Prompt:
Pick out each line of the rows below that contains the word "Aggravated", and copy those lines.

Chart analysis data

--- START ---

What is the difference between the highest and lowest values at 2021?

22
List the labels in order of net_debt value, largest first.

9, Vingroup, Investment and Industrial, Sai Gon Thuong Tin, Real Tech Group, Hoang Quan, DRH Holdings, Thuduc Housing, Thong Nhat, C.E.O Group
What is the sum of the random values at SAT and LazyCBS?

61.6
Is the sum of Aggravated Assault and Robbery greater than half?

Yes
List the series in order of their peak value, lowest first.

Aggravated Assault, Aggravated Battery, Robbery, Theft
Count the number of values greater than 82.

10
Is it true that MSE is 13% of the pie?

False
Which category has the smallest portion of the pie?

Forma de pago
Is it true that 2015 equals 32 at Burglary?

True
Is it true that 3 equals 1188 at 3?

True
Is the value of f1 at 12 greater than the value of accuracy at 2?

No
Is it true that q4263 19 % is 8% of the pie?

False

--- END ---

Response to the task:
Is the sum of Aggravated Assault and Robbery greater than half?
Aggravated Assault, Aggravated Battery, Robbery, Theft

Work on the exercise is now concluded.